* _GIVEN PASSAGE_
WordPress.com set to grow past 10 million blogs in 2009

WordPress.com, the popular blogging service from Automattic, has some interesting growth statistics posted on its website. Among other things, there is a graph showing how many new blogs are created on the service each day.
Based on the graphs that Automattic provides us with, it’s actually not that difficult to estimate how much WordPress.com will grow in 2009. Which, of course, was a temptation we couldn’t resist!
Note that this article is about the WordPress.com blogging service, not the WordPress blog software (which is located at WordPress.org.)

WordPress.com growth before 2009

At the end of 2008, WordPress.com hosted a bit over 5 million blogs, according to this graph below (showing the growth from the start in 2006 through 2008).

That the long-term growth for WordPress.com is trending up is also clearly visible in the graph above. It looks a bit like a very even exponential curve (i.e. it’s not just growing, but the growth rate is increasing as well).

Estimating WordPress.com growth in 2009

As the situation looks like now (see graph below), between 10,000 and 15,000 new blogs are added to WordPress.com each day, so let’s say that on average 12,500 blogs are added to WordPress.com on a daily basis.

Source records:
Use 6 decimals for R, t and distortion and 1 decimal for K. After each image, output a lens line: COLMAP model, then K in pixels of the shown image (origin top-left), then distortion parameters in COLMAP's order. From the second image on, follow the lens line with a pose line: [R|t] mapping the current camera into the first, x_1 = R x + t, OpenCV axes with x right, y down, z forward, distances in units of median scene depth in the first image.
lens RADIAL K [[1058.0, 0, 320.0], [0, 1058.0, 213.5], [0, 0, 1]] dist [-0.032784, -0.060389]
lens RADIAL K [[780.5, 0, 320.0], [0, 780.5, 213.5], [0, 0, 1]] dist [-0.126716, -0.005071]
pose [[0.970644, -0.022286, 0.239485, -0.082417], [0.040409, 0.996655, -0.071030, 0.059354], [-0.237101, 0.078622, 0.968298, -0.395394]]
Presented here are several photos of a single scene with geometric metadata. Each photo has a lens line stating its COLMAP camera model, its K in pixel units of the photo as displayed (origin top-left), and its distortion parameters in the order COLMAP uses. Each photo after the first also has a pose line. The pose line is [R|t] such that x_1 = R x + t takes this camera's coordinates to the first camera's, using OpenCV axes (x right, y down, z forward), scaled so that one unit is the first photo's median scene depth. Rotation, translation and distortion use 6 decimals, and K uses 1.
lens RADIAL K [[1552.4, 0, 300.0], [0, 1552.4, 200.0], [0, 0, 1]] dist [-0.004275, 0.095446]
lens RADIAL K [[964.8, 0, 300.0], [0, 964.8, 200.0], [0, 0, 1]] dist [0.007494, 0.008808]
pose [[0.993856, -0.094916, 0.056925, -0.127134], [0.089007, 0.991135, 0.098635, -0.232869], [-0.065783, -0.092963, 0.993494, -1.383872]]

* _WHAT YOU SHOULD DO_
Can you reproduce, word for word, the stretch of the WordPress.com growth article from "WordPress.com set to" through "located at WordPress.org.)"?

* _RESPONSE FOR THIS EXERCISE_
WordPress.com set to grow past 10 million blogs in 2009

WordPress.com, the popular blogging service from Automattic, has some interesting growth statistics posted on its website. Among other things, there is a graph showing how many new blogs are created on the service each day.
Based on the graphs that Automattic provides us with, it’s actually not that difficult to estimate how much WordPress.com will grow in 2009. Which, of course, was a temptation we couldn’t resist!
Note that this article is about the WordPress.com blogging service, not the WordPress blog software (which is located at WordPress.org.)